\section{Experimental Details}\label{app:experiments}
Source code for all experiments is included in the supplementary material. Key details are listed below.

\paragraph{MPC instantiation.}
The partially identified MPPI algorithm described in Algorithm~\ref{alg:mppi} was run with the following uniformly set hyperparameters: sample $512$ action trajectories during search iteration, sample $64$ reward trajectories for each action trajectory, and then choose the top $32$ action trajectories for updating the policy estimate. We used five search iterations. Additionally, since MPPI computes weights based on a softmax on the rewards, we first normalized the rewards by dividing them by their mean across action trajectories and then set a temperature of $0.01$. We used a horizon of $16$ with un-discounted rewards as a practical substitute for the infinite-horizon, discounted ideal setting.

\paragraph{Simulation.} %
The simulations for the easy, medium, and hard settings described in Table~\ref{tab:experimental-settings} all used a simulation time step of $\dd t = 0.1$ and noise scale of $\sigma=0.1$, though the learning and control was performed at unit time intervals.
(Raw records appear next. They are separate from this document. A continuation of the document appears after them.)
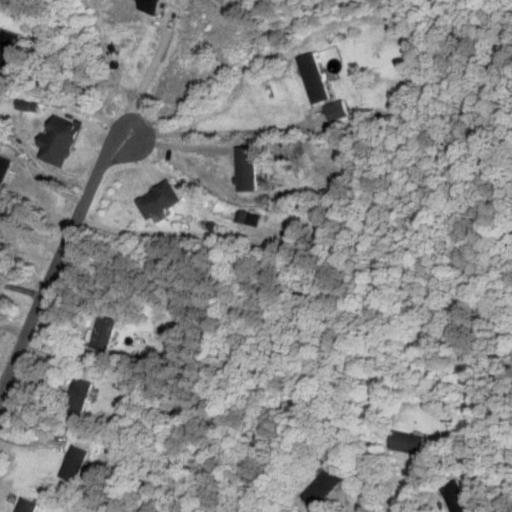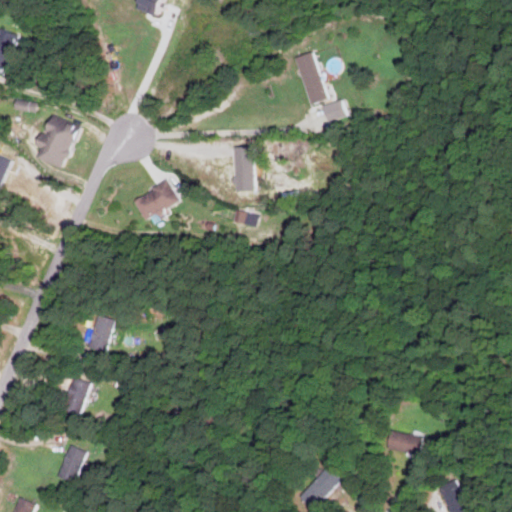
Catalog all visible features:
building: (156, 5)
building: (157, 5)
building: (8, 47)
building: (7, 48)
building: (314, 76)
building: (316, 76)
road: (146, 77)
road: (67, 102)
building: (337, 109)
building: (339, 109)
road: (226, 134)
building: (60, 139)
building: (63, 140)
building: (162, 199)
building: (160, 200)
building: (249, 216)
road: (32, 238)
road: (59, 262)
road: (22, 287)
building: (106, 331)
building: (104, 333)
building: (81, 393)
building: (78, 396)
building: (408, 440)
building: (407, 442)
building: (75, 462)
building: (74, 463)
building: (324, 486)
building: (323, 487)
building: (457, 497)
building: (459, 497)
building: (29, 505)
building: (26, 506)
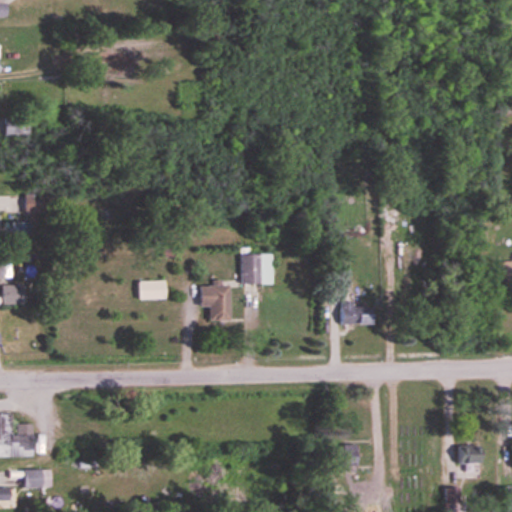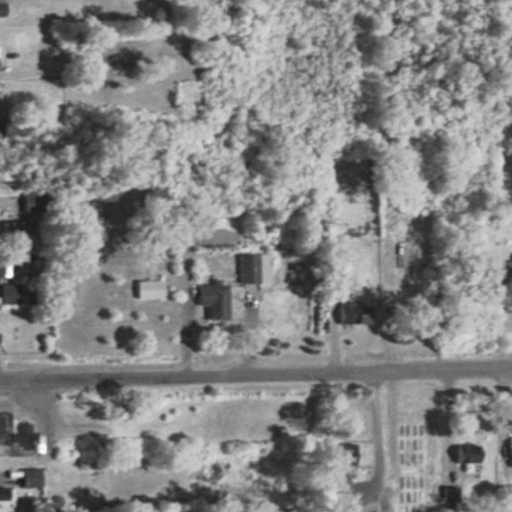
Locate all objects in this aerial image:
building: (35, 203)
building: (250, 269)
building: (502, 272)
building: (0, 274)
building: (333, 279)
building: (146, 289)
building: (9, 295)
building: (209, 301)
road: (256, 375)
road: (376, 436)
building: (13, 437)
building: (464, 454)
building: (508, 455)
building: (340, 457)
building: (28, 477)
building: (505, 494)
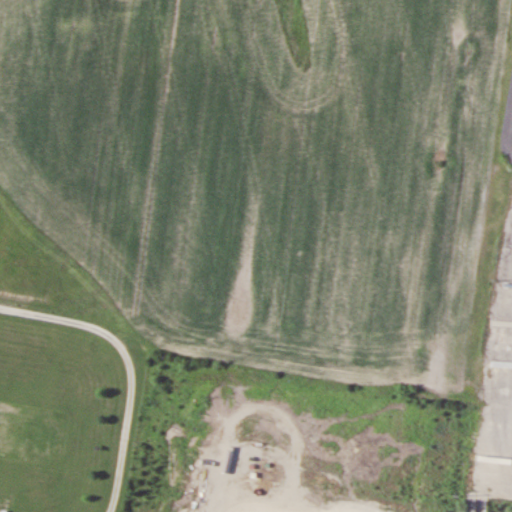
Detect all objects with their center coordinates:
road: (511, 143)
road: (129, 363)
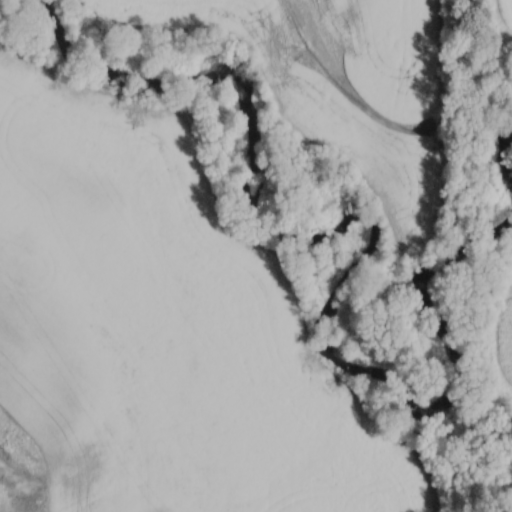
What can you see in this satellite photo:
river: (122, 63)
river: (339, 342)
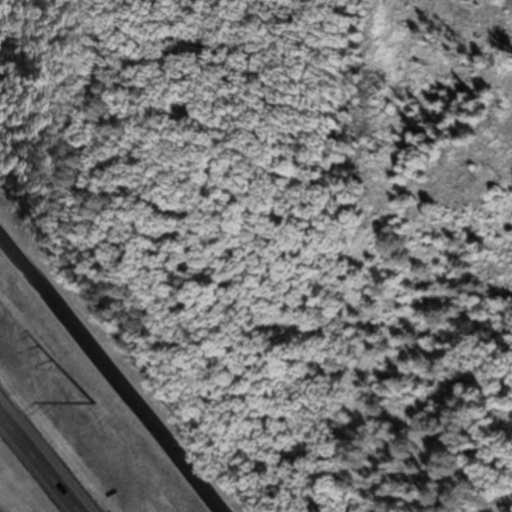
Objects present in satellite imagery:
road: (107, 382)
power tower: (92, 402)
road: (42, 458)
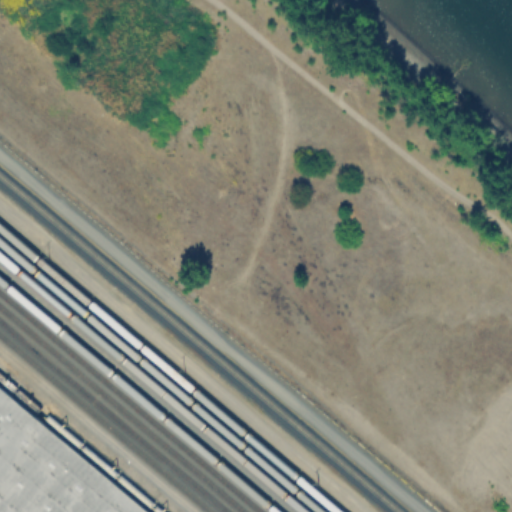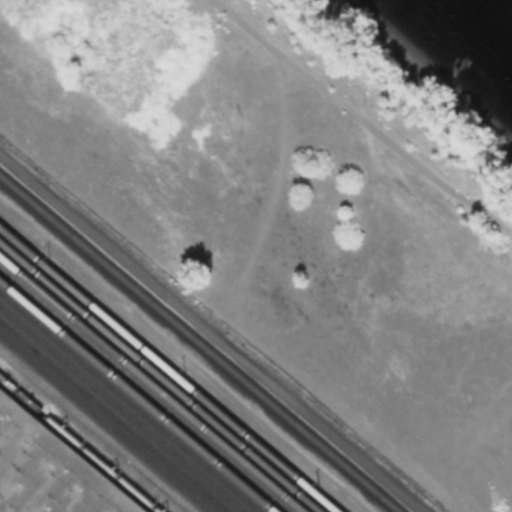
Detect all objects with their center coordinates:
railway: (198, 345)
railway: (167, 370)
railway: (159, 377)
railway: (150, 385)
railway: (136, 396)
railway: (129, 402)
railway: (120, 410)
railway: (112, 417)
railway: (102, 425)
road: (95, 429)
railway: (78, 445)
building: (50, 470)
building: (48, 471)
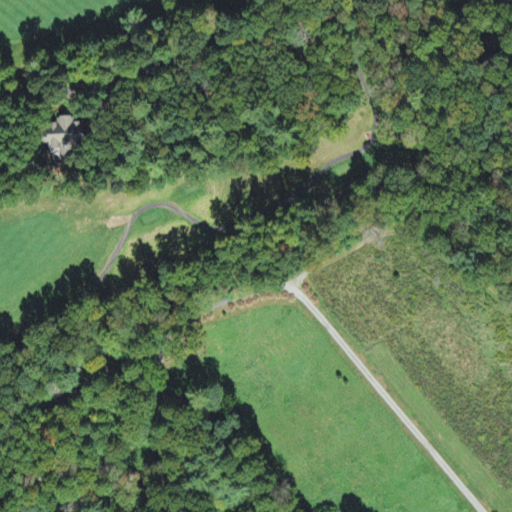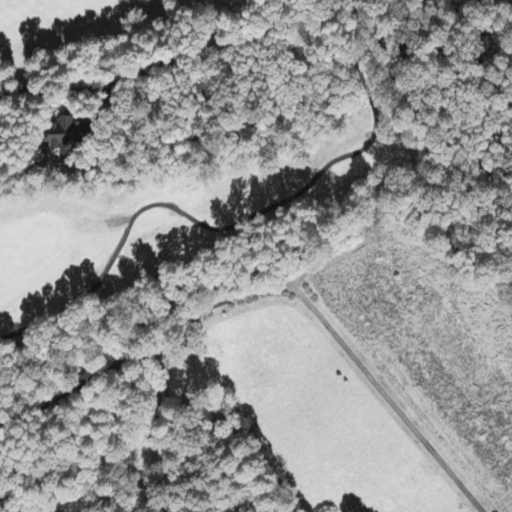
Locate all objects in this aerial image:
road: (94, 91)
building: (68, 139)
park: (176, 175)
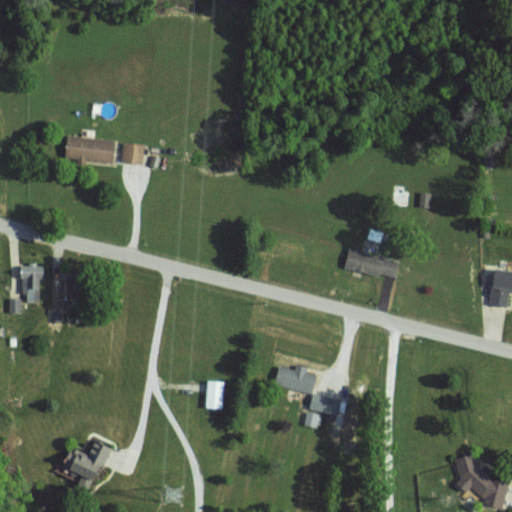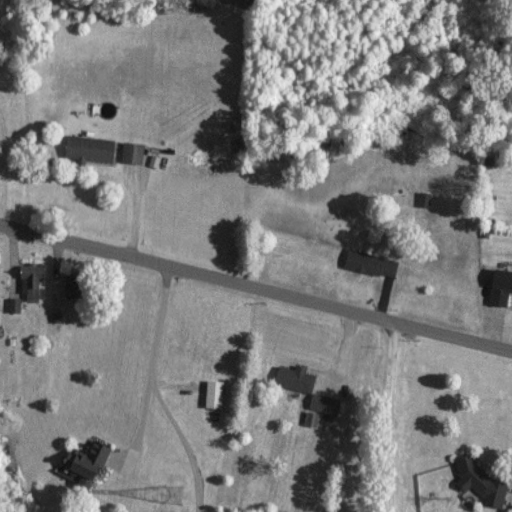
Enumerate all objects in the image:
building: (91, 148)
building: (132, 152)
building: (372, 263)
road: (466, 263)
road: (256, 278)
building: (32, 281)
building: (73, 286)
building: (501, 287)
building: (300, 382)
road: (155, 389)
building: (215, 394)
road: (385, 410)
road: (140, 421)
building: (89, 462)
building: (483, 482)
power tower: (177, 496)
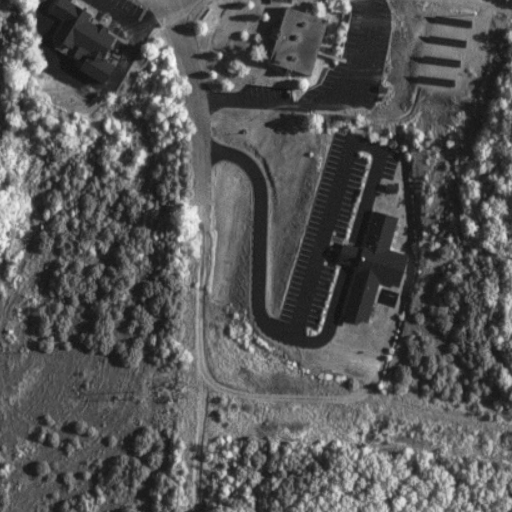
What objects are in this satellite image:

The mixing matrix was kept relatively sparse in order to induce a variety of dependencies among the variables in the SDE. Specifically, an entry in the mixing matrix was nonzero with probability $2/n$ where $n$ was the dimensionality of the whole SDE---including the hidden variables. Nonzero entries were drawn from a standard normal distribution. Then, dimensions in the stochastic process were reordered such that the first dimension ``received'' the most influence from the other dimensions and the second dimension ``gave'' the most influence to the others. This arrangement made it more feasible for the second dimension to have a chance at controlling the first dimension, as the control problem was posed. Finally, through rejection sampling on candidate mixing matrices, we ensured a high degree of hidden confounding. We estimated the Pearson correlation coefficients between \emph{a)} the hidden dimensions and the action dimension's future, and \emph{b)} the hidden dimensions and the reward dimension's future. We required the geometric mean of \emph{(a)} and \emph{(b)} to be greater than $0.33$, a threshold that rejected the majority of the processes. For the hard setting, we lowered that threshold to $0.20$ because it was difficult to find processes that would not be rejected.

\paragraph{Estimation.}
The easy setting was learned with a linear model while the medium and hard settings relied on a neural network (multilayer perceptron) with two hidden layers of size $256$ and SELU activations. The neural networks had access to the past four time points for predicting the drift term (sans noise) of the next time point.

\paragraph{Calibration.}
The grid search to choose the top sensitivity parameter across our method and the MSM \& empirical baselines was tuned for efficiency and balance. Figure~\ref{fig:calibration-histograms} shows the frequencies of these calibrations along respective grids.

\begin{figure}
    \centering
    \scalebox{0.8}{
      \input{figures/calibration-histograms.pgf}}
    \caption{ Histograms of the occurrence of the top reward along the calibration grids for $\log\Gamma$ that were considered for each experimental setting. Since the sensitivity parameters were generally incommensurable between our formulation and the MSM, we verified empirically that their respective grids were balanced, and with overlap in frequencies. }
    \label{fig:calibration-histograms}
\end{figure}